**What is needed:**
Reproduce exactly the final portion of the data: every line from the one containing "Customers can select" through the last line, inclusive.

[Plain-text document sources]
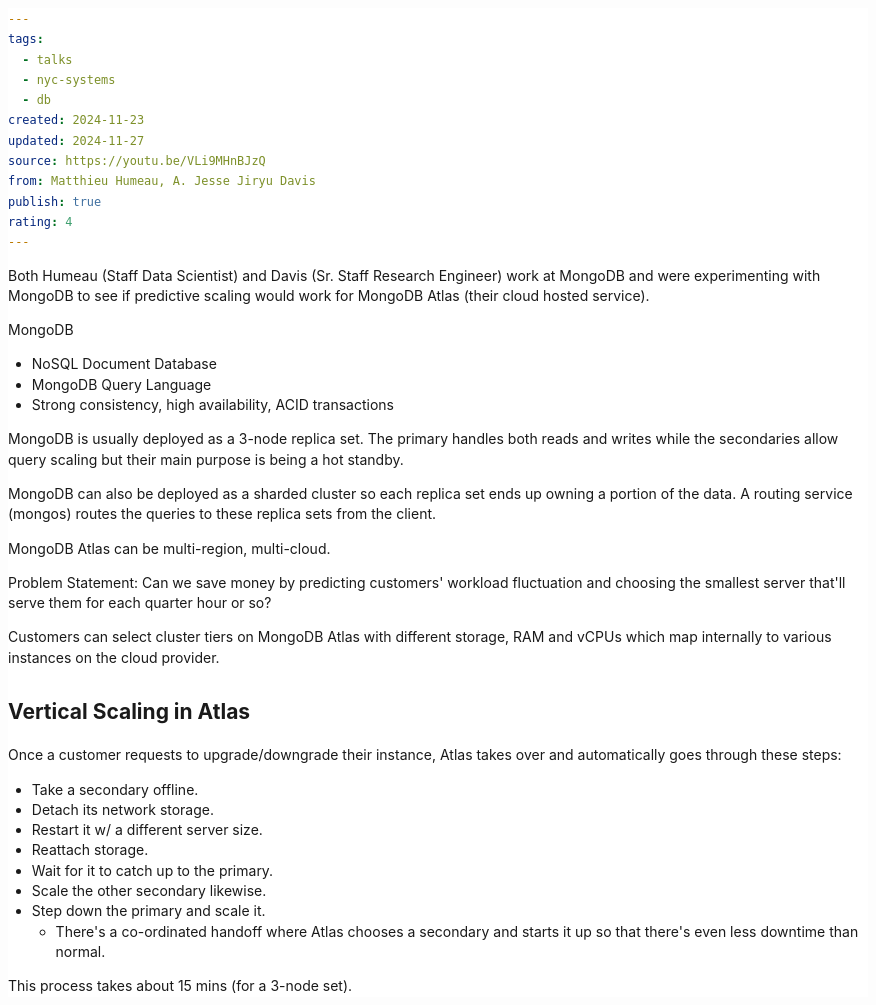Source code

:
 ```yaml
---
tags:
  - talks
  - nyc-systems
  - db
created: 2024-11-23
updated: 2024-11-27
source: https://youtu.be/VLi9MHnBJzQ
from: Matthieu Humeau, A. Jesse Jiryu Davis
publish: true
rating: 4
---
```

Both Humeau (Staff Data Scientist) and Davis (Sr. Staff Research Engineer) work at MongoDB and were experimenting with MongoDB to see if predictive scaling would work for MongoDB Atlas (their cloud hosted service).

MongoDB
- NoSQL Document Database
- MongoDB Query Language
- Strong consistency, high availability, ACID transactions

MongoDB is usually deployed as a 3-node replica set.
The primary handles both reads and writes while the secondaries allow query scaling but their main purpose is being a hot standby.

MongoDB can also be deployed as a sharded cluster so each replica set ends up owning a portion of the data. A routing service (mongos) routes the queries to these replica sets from the client.

MongoDB Atlas can be multi-region, multi-cloud.

Problem Statement: Can we save money by predicting customers' workload fluctuation and choosing the smallest server that'll serve them for each quarter hour or so?

Customers can select cluster tiers on MongoDB Atlas with different storage, RAM and vCPUs which map internally to various instances on the cloud provider.

## Vertical Scaling in Atlas

Once a customer requests to upgrade/downgrade their instance, Atlas takes over and automatically goes through these steps: 
- Take a secondary offline.
- Detach its network storage.
- Restart it w/ a different server size.
- Reattach storage.
- Wait for it to catch up to the primary.
- Scale the other secondary likewise.
- Step down the primary and scale it.
	- There's a co-ordinated handoff where Atlas chooses a secondary and starts it up so that there's even less downtime than normal.

This process takes about 15 mins (for a 3-node set).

**Completed task:**
Customers can select cluster tiers on MongoDB Atlas with different storage, RAM and vCPUs which map internally to various instances on the cloud provider.

## Vertical Scaling in Atlas

Once a customer requests to upgrade/downgrade their instance, Atlas takes over and automatically goes through these steps: 
- Take a secondary offline.
- Detach its network storage.
- Restart it w/ a different server size.
- Reattach storage.
- Wait for it to catch up to the primary.
- Scale the other secondary likewise.
- Step down the primary and scale it.
	- There's a co-ordinated handoff where Atlas chooses a secondary and starts it up so that there's even less downtime than normal.

This process takes about 15 mins (for a 3-node set).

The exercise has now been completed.